En un grupo realista de apóstoles, frases como estas se oyen
frecuentemente: «Después de un peñascazo, otro...».
90% de fracaso, ¡¡alegrarse, a pesar de todo!! Comenzar
por acusarte a ti mismo. El fracaso construye. Alegría, paz,
viva la pepa... y viva, ¡y siempre viva! Así es la vida...
¡¡¡y la vida es bella!!! No armar alaraca. No gritar.
No indignarse. No irritarse. No dejar de reírse, y dar ánimo
a los demás. Continuar siempre. No se hace nada en un mes: Al
cabo de diez años es enorme lo hecho. Cada gota cuenta.
Darme sin contar, sin trampear, en plenitud, a Dios y a mis hermanos,
y Dios me tomará bajo su protección. Él me tomará
y pasaré ileso en medio de innumerables dificultades. Él
me conducirá a su trabajo, al que cuenta. Él se encargará
de pulirme, de perfeccionarme y me pondrá en contacto con los
que lo buscan y a los cuales Él mismo anima. Cuando Él
toma a uno, no lo suelta fácilmente.
Para este optimismo, nada como la visión de fe. La fe es una
luz que invade. Mientras más se vive, mayor es su luz. Ella todo
lo penetra y hace que todo lo veamos en función de lo esencial,
de lo intemporal. El que la sigue, jamás marcha en tinieblas.

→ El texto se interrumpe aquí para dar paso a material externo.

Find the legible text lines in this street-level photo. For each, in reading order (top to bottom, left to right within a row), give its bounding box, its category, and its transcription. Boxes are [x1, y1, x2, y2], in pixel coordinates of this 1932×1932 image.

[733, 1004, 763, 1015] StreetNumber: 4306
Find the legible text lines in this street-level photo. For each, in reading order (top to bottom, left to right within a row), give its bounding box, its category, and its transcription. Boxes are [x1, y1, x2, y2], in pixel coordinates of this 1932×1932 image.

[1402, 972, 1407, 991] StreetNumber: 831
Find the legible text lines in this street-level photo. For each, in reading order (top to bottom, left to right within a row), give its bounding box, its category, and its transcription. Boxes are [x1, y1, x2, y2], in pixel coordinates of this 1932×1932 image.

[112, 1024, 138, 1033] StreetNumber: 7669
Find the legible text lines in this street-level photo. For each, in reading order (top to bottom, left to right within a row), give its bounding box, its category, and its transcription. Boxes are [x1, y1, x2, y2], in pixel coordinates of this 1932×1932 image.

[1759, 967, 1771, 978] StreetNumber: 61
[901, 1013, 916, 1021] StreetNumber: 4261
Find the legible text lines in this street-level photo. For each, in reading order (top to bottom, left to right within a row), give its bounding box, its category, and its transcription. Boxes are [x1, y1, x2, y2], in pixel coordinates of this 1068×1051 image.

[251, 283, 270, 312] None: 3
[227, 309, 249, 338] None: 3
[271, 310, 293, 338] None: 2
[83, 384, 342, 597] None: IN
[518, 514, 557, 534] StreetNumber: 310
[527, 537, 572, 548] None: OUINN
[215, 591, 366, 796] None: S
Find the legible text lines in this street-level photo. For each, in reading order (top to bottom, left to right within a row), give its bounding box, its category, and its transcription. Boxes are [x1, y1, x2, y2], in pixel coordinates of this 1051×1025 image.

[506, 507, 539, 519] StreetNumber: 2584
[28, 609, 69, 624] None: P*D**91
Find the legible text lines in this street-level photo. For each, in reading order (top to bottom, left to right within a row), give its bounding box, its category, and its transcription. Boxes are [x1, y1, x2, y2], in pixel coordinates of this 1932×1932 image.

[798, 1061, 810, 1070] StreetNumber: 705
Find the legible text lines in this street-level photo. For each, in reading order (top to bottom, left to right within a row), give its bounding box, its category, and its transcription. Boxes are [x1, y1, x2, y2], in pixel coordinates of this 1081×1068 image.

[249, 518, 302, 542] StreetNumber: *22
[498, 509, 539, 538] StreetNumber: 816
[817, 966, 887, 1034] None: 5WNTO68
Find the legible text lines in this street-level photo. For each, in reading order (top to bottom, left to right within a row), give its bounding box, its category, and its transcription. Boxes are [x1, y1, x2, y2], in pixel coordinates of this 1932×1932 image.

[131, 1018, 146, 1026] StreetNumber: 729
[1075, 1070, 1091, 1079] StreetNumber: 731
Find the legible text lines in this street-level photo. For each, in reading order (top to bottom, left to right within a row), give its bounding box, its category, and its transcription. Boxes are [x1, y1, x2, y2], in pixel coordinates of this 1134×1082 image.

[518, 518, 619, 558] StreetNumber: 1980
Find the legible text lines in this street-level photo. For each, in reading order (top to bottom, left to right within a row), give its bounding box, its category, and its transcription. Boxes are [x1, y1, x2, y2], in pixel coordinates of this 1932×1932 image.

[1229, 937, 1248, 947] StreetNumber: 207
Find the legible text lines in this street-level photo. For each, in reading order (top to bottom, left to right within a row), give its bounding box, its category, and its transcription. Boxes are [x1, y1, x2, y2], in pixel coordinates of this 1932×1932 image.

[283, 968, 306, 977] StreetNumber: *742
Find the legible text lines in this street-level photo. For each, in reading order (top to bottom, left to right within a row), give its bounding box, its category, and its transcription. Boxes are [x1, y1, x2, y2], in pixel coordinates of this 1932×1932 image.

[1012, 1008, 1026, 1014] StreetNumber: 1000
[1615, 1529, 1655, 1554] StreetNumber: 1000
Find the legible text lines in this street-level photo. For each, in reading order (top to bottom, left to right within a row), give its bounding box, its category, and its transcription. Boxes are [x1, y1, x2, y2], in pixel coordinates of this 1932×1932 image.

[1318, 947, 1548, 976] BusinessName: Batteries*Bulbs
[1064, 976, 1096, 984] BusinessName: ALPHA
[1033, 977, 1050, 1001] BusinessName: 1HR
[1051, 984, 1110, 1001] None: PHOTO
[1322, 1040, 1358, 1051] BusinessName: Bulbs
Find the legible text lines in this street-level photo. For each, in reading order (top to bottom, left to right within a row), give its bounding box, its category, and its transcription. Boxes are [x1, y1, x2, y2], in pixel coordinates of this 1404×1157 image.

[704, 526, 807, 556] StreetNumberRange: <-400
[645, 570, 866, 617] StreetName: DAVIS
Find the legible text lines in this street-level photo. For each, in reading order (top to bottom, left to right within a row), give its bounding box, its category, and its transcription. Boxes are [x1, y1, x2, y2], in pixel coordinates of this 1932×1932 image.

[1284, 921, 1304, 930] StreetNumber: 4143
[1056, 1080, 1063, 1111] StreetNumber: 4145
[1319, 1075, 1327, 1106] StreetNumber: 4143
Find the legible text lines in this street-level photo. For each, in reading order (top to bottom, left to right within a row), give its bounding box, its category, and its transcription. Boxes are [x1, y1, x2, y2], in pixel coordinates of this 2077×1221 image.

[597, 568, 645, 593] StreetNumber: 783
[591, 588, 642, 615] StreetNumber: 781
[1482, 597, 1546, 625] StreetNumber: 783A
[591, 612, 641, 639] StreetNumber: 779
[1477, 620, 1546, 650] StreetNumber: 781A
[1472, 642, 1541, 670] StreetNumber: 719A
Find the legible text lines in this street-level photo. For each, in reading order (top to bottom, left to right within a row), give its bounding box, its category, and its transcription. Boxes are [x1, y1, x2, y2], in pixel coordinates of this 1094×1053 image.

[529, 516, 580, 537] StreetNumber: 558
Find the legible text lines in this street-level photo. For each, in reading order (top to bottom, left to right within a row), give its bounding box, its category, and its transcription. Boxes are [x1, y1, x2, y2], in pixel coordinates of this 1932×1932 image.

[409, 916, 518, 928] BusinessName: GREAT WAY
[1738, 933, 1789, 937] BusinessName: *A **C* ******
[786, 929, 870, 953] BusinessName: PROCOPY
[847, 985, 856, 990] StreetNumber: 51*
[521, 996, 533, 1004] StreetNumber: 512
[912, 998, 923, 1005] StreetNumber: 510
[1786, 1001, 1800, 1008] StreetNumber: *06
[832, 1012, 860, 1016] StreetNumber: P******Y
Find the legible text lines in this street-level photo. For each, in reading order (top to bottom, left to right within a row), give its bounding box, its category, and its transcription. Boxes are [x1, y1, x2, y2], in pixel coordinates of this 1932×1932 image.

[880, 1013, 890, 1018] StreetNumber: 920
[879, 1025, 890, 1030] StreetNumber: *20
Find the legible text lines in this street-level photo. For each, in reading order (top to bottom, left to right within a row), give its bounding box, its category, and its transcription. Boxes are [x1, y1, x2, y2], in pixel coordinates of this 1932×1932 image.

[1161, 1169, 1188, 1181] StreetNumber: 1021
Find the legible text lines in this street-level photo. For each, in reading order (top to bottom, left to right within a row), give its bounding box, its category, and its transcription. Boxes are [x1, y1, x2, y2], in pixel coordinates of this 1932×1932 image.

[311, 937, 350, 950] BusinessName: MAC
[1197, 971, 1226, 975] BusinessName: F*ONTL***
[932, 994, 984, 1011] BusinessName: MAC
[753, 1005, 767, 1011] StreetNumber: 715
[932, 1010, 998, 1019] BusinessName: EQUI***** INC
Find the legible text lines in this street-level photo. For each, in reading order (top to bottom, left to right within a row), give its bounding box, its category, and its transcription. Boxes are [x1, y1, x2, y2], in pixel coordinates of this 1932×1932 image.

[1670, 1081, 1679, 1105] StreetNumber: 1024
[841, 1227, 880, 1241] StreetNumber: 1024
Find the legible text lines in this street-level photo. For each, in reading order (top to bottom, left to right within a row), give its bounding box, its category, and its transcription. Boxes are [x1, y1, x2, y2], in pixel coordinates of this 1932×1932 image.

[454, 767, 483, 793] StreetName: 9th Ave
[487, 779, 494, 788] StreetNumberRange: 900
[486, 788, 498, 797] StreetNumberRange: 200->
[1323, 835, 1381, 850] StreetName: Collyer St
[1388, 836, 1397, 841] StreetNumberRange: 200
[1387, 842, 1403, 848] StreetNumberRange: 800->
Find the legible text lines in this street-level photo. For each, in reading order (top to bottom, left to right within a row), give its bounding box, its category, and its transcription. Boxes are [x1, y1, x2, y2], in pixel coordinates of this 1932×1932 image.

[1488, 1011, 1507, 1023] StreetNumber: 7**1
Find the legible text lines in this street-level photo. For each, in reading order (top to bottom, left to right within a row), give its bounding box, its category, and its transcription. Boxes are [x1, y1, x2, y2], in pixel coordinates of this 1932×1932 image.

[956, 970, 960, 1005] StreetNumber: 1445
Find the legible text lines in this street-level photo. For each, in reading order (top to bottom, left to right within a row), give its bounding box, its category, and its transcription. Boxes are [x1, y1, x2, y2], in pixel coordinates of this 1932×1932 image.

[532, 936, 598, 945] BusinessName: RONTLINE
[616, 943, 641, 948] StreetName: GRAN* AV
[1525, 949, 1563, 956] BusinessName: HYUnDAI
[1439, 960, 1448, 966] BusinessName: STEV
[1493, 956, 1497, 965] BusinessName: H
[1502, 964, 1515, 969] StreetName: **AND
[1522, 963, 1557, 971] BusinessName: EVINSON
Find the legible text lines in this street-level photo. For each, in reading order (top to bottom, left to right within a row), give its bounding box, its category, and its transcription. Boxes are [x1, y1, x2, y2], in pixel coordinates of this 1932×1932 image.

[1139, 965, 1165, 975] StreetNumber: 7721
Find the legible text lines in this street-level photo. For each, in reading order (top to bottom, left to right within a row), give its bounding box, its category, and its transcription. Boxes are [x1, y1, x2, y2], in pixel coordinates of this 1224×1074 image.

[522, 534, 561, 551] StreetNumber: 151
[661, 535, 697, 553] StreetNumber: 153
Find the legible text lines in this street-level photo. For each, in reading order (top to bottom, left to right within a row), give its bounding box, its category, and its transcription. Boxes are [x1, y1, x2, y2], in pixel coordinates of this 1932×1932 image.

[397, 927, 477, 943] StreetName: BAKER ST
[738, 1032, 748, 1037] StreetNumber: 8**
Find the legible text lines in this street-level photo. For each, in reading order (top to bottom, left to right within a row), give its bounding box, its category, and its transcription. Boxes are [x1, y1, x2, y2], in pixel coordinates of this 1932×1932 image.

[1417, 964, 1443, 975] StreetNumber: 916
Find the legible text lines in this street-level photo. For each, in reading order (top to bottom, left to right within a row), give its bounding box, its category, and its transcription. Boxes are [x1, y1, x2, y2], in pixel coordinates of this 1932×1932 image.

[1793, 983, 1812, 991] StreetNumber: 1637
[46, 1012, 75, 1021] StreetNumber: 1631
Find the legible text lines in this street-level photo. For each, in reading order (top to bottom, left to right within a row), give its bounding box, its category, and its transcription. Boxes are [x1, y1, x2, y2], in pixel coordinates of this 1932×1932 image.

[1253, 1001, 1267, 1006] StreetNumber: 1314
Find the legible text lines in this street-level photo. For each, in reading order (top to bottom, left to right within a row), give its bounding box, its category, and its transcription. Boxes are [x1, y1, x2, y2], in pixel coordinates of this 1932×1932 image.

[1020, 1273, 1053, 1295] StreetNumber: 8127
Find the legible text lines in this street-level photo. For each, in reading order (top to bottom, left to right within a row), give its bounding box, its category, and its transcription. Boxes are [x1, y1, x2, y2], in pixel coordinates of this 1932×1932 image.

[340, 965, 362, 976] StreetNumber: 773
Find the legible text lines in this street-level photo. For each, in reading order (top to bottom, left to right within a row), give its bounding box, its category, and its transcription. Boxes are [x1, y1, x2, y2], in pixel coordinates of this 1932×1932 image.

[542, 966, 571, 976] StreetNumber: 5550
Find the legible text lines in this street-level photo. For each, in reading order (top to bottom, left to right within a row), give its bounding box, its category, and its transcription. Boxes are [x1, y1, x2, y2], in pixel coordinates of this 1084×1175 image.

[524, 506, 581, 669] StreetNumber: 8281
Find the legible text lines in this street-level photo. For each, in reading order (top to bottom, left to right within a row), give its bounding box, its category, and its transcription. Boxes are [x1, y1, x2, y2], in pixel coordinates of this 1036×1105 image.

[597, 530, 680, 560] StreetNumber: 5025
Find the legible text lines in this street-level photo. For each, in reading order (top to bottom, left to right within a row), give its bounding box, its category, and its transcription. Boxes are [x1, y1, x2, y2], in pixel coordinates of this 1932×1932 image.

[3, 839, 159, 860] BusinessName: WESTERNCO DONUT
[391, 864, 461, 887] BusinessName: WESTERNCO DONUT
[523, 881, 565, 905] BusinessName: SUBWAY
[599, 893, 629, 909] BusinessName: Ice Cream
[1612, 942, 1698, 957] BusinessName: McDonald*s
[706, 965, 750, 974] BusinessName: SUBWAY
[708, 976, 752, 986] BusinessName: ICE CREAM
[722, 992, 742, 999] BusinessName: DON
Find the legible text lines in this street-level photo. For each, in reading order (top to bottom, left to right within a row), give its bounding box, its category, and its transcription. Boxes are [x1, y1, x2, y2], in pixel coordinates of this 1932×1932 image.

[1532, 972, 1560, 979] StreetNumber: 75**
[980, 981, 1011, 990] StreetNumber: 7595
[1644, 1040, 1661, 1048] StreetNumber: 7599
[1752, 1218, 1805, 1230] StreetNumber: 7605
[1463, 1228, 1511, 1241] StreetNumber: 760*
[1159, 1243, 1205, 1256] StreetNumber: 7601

Tiene solución a todos los problemas, y gracias a ella, en medio
del combate, cuando ya no se puede más por la presión,
como el corcho de la botella de champaña salta, se escapa hacia
lo alto, se une a Cristo y en Él halla la paz. La fe nos hace
ver que cada gota cuenta, que el bien es contagioso, que la verdad triunfa.